Monday night, while I was still in Yellowstone National Park, at 7000 ft or so of elevation, it started to rain. Rain rain rain, cold rain, with more rain in the forecast for Tuesday and Wednesday, 100% chance of rain, afternoon thunderstorms, and snow on Thursday. A fairly abysmal forecast, especially because my plan was to continue biking south through the Grand Tetons, majestic mountains that I would not be able to see in the least behind the more ephemeral but persistent mountains of clouds.

It’s in cases like this that the adventure part of bike adventure comes in: I have a plan, but it’s being foiled by outside circumstances. I can’t control the weather, so I can either persist as I’d imagined, or I can adapt.

In this case, I thought maybe it would make more sense to hightail it down to Jackson, WY, which is south of the Grand Tetons, and wait out the weather. I had a few logistical things I needed to take care of anyway — the most important of which was that my back tire was held together with duct tape so I was fairly keen to replace it — and it seemed like maybe a nice thing to find a city while the weather was at its shittiest. (Plus, I was pretty darn excited for real food.) Then, if the weather cleared, I could make a break back northward to the Tetons.

The problem is that Jackson’s 112 miles from where I was if I took the direct, highway route, and 112 miles of wet wet cold cold biking on a busy highway with a tire duct-taped together did not sound super appealing. As I slogged through the rain, ever southward, my brain went around and around about what I should do.

Enter serendipity. I stopped at Old Faithful in Yellowstone to wring out my gloves and stamp some warmth back into my feet, and a woman came up to me.

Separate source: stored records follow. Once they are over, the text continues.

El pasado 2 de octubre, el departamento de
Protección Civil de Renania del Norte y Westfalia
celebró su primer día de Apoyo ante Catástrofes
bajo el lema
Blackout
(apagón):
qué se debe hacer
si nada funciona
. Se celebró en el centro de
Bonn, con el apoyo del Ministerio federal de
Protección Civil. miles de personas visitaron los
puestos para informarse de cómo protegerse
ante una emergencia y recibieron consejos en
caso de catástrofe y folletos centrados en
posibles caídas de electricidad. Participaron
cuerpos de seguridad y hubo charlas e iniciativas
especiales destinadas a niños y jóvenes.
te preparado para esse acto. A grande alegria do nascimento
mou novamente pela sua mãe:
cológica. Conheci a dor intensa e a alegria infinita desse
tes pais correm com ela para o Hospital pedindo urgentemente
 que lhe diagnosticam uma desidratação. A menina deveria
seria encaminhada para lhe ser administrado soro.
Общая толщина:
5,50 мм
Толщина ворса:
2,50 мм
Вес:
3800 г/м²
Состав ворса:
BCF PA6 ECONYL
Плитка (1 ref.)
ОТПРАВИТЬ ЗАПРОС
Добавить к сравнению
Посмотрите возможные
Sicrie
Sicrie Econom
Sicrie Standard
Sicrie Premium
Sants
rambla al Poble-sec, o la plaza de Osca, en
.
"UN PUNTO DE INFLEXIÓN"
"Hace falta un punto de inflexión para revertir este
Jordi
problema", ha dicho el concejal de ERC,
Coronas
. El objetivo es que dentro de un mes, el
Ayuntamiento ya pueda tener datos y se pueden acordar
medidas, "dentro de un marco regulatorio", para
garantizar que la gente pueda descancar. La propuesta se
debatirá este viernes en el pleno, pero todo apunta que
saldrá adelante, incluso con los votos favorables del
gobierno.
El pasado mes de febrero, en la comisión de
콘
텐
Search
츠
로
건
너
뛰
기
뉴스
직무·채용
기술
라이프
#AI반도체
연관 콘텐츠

“We kept passing you on the road,” she said, “and wondered what you’re up to with that bike.” This is fairly normal, especially in touristy areas, the “tell me about your adventure” sort of overture. It’s fun, because it gives my normally-shy self a chance to talk to people while I’m out and about on my own.

I asked her what her car looked like, since when people pass me over and over I do tend to notice them. It was a white van with two bikes on the back, she told me — and I had noticed it, because if there’s something more than cars that pass me several times that I notice, it’s cars with bikes on them.

We got to chatting, and I told her about where I’ve come from, what I’ve done so far, how as we spoke I was still rethinking my plans to see the Grand Tetons, wondering if I might make a break for Jackson to regroup.

“Hey! We’re going to Jackson right now!” she said. “And we have room on our rack for your bike if you want. Would you like a ride?”

Heck. Yes. Normally I’m not about driving over distances that I want to bike, but this was too perfect: without even asking, the chance to get to Jackson dropped right into my lap, from people who I’d already sussed out as not sketchy, and it was happening right now. As her husband strapped my bike to their rack, I put my dripping bags in the back of their van and squeezed myself in between their adventure gear, all packed up for a few weeks of mountain biking in Utah.

Jackson Wyoming

So here I am at the public library in Jackson. Mark and Leslie, the couple who gave me a ride yesterday, fed me a peanut butter and jelly sandwich for lunch (with jam she’d made herself from blueberries she’d picked herself from their home in Anchorage, AK), stopped at the visitor info center so I could look into inexpensive hotels, and then dropped me off at a bike shop where I was able to replace my tire. I ate an amazing vegan hippy dinner at the Lotus Cafe which totally fulfilled my desire for vegetables and fresh things, got a chance to call my family (cell reception has been quite limited), and slept cozy in a warm room.

Today, I’m headed north to a cheaper hostel, closer to the Tetons, where I’ll wait out the weather till Friday. If it hasn’t cleared by then, well, I’m bumping up against how long it’s going to take me to get my ass back up to Whitefish, way the heck at the north of Montana, so I’ll just have to save the Tetons for another day. But I’m hoping I can at least make some fun day excursions in the next few days, even in the shitty weather, knowing I have someplace warm and dry to come back to.